• ASSIGNMENT
Each line below should be repeated exactly, but no picture should be carried over.

[Extracted data entries]
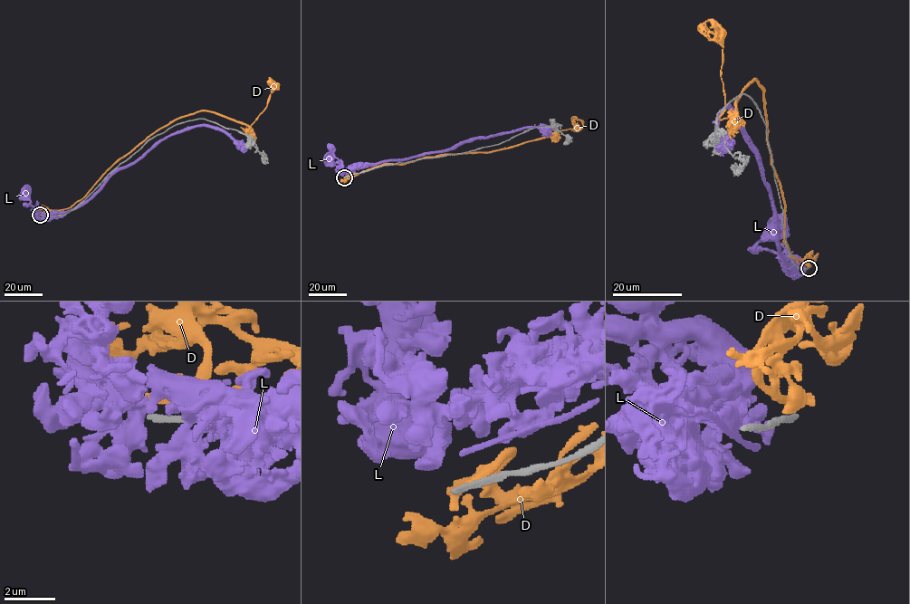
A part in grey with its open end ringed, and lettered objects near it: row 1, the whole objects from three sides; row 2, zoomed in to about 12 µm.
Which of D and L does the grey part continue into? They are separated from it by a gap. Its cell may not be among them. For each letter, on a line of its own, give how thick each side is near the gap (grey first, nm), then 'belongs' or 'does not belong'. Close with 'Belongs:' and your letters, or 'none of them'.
D: 200 nm thick on the grey side, 360 nm on the other; does not belong
L: 200 nm thick on the grey side, 400 nm on the other; does not belong
Belongs: none of them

• WRITTEN SOLUTION
A part in grey with its open end ringed, and lettered objects near it: row 1, the whole objects from three sides; row 2, zoomed in to about 12 µm.
Which of D and L does the grey part continue into? They are separated from it by a gap. Its cell may not be among them. For each letter, on a line of its own, give how thick each side is near the gap (grey first, nm), then 'belongs' or 'does not belong'. Close with 'Belongs:' and your letters, or 'none of them'.
D: 200 nm thick on the grey side, 360 nm on the other; does not belong
L: 200 nm thick on the grey side, 400 nm on the other; does not belong
Belongs: none of them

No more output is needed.